[PROBLEM DETAILS] Count the lines in the records below that contain the string "ссылку". Reply with the number alone.

== INPUT DATA

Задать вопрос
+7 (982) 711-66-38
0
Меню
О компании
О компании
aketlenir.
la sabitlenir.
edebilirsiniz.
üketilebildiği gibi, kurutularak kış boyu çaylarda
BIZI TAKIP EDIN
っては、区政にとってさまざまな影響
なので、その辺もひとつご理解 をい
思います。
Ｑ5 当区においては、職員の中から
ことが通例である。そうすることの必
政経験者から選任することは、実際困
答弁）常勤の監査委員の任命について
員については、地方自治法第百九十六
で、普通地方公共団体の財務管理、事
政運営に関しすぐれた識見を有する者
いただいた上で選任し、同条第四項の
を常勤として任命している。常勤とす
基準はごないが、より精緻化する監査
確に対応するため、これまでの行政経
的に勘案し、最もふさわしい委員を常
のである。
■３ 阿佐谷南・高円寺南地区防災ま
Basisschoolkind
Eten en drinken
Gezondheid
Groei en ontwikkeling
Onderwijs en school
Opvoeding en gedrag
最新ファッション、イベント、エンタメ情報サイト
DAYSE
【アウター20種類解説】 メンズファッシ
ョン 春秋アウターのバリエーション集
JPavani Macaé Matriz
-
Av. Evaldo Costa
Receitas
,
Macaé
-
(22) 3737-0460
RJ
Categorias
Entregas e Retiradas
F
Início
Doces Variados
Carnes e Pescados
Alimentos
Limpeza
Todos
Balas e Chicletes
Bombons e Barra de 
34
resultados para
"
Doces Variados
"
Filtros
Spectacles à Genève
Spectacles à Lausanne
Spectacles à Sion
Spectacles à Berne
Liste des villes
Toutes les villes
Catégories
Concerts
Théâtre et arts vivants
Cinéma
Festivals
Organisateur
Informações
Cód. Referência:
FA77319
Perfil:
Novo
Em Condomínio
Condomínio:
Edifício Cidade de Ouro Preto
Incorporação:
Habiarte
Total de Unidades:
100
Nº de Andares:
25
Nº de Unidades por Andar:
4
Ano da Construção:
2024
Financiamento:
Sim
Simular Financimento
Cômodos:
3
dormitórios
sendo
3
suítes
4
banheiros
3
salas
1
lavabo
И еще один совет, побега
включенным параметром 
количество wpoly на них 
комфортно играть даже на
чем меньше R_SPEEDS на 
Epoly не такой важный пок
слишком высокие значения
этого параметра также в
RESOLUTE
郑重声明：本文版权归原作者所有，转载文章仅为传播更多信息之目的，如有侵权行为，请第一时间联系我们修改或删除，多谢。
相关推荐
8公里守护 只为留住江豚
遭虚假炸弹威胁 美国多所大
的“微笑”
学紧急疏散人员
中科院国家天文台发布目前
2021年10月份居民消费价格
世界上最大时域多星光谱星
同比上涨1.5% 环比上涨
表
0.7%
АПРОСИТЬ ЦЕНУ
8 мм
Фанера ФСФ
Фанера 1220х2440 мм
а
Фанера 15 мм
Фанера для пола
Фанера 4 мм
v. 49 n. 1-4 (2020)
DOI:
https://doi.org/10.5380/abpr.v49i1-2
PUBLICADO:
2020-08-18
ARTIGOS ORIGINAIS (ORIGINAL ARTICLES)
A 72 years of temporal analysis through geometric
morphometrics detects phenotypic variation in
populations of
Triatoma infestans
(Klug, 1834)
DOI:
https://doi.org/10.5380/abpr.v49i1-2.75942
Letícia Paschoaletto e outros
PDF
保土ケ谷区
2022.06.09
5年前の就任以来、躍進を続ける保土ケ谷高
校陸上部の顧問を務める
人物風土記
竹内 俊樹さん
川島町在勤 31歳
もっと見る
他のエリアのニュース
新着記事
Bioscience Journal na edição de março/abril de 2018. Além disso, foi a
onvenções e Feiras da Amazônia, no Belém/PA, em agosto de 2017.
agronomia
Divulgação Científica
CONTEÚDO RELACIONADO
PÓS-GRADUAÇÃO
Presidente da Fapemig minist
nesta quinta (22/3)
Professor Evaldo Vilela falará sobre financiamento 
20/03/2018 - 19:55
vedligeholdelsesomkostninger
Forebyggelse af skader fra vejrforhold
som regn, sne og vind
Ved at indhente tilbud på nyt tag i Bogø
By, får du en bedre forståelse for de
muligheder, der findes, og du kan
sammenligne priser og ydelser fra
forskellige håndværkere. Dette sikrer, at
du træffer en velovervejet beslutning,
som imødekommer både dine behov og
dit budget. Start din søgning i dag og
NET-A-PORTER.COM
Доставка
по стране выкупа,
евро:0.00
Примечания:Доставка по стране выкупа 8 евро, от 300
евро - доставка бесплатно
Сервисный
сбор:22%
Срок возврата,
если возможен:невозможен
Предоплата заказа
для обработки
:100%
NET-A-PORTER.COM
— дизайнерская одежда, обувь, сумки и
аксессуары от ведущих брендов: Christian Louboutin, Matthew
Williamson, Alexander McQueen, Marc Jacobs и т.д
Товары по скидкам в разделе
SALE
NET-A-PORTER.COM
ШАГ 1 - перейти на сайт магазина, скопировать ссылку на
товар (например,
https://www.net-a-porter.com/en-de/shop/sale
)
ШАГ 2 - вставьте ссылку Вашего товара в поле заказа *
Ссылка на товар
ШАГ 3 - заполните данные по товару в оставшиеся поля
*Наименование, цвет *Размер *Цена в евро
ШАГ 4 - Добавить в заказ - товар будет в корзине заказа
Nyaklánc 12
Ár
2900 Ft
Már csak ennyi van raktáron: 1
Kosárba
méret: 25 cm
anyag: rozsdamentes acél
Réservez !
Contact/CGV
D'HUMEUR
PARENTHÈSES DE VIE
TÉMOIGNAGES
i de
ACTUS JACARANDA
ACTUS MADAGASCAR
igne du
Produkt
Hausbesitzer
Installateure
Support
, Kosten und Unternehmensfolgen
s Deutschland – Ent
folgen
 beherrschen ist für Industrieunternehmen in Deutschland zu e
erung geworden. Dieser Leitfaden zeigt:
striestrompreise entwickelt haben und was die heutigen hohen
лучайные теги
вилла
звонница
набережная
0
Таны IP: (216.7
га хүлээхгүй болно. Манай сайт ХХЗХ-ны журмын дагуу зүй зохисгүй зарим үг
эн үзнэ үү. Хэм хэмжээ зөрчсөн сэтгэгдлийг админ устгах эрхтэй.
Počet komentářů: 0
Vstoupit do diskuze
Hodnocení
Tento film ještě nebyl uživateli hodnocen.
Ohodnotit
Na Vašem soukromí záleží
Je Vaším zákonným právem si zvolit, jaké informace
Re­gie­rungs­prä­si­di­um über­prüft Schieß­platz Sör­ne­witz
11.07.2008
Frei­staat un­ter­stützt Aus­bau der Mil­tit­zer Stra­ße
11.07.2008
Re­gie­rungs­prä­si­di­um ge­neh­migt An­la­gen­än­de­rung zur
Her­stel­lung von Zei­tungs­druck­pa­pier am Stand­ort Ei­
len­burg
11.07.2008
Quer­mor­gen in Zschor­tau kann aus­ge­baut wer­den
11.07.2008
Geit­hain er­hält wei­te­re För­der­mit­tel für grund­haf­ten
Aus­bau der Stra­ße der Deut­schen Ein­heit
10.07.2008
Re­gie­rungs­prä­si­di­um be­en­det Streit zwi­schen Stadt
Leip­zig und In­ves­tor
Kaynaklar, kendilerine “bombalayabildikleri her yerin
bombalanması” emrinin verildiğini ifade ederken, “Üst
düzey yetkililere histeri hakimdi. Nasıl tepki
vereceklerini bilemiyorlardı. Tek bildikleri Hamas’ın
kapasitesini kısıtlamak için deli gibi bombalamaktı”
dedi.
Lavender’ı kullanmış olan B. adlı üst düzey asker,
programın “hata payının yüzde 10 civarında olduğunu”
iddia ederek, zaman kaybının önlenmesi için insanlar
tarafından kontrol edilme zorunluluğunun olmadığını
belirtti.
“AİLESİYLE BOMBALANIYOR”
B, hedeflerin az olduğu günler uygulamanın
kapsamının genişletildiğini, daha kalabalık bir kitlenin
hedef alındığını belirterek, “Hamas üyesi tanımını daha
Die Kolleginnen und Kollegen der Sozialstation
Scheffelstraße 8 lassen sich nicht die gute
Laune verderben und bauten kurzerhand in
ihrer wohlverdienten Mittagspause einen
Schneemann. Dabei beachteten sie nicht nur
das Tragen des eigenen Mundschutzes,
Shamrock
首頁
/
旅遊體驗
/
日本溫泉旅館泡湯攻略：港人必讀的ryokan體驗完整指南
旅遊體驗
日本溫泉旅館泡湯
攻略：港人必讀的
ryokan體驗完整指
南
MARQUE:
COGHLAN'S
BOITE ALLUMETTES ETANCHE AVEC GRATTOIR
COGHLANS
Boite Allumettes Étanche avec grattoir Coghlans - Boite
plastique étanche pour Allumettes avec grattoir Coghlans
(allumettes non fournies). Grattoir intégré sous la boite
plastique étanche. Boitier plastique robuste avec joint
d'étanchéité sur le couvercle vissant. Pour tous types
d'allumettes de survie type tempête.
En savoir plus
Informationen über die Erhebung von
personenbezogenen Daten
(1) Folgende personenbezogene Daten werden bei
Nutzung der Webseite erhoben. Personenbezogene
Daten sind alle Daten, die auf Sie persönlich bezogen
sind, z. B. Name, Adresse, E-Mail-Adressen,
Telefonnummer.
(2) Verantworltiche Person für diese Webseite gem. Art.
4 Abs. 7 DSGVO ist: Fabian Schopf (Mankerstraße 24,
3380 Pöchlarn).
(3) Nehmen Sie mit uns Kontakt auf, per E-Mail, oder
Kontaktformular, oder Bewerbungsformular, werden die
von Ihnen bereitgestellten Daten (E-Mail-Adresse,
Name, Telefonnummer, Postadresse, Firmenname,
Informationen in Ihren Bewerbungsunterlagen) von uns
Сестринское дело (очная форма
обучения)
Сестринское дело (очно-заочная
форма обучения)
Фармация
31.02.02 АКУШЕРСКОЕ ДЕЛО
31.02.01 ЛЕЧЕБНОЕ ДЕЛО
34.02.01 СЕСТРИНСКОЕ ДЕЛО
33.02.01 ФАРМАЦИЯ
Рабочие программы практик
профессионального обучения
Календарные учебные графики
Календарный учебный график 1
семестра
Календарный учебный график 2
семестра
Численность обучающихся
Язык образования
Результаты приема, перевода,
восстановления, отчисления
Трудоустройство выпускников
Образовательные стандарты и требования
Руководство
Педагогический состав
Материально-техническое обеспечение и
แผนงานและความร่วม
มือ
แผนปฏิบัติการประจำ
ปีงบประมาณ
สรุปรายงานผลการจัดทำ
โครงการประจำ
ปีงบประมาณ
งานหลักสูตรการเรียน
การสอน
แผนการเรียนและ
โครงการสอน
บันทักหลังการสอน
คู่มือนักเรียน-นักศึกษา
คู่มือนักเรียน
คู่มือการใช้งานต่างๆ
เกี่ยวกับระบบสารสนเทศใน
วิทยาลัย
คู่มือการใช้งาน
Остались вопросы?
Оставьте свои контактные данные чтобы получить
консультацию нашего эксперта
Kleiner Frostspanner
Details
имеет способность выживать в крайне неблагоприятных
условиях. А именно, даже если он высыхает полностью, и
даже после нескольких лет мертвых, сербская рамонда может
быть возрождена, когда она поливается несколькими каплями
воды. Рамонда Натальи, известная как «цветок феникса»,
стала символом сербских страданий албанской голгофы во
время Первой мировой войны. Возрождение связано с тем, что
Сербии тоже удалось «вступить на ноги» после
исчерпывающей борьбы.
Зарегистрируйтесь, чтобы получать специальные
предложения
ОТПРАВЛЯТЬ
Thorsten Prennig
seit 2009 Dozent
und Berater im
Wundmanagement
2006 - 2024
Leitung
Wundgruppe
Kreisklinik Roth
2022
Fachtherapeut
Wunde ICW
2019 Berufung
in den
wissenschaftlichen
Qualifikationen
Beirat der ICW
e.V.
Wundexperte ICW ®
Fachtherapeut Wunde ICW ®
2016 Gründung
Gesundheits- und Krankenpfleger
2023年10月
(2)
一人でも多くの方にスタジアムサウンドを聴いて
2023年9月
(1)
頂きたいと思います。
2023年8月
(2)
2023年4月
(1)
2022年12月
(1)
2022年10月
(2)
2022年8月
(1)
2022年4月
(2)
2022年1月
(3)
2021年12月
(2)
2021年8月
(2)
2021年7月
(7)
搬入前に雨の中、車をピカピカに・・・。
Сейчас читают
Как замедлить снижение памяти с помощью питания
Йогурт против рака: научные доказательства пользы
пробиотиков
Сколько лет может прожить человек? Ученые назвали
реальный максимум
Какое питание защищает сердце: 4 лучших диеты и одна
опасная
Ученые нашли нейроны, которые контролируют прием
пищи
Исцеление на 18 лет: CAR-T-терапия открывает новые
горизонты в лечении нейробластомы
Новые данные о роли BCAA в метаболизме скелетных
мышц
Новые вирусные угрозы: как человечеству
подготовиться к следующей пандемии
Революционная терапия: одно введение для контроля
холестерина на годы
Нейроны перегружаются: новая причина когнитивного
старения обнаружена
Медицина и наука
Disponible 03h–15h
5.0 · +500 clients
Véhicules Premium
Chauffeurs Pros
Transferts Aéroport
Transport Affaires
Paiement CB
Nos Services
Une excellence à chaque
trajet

====

[RESPONSE BOX] 2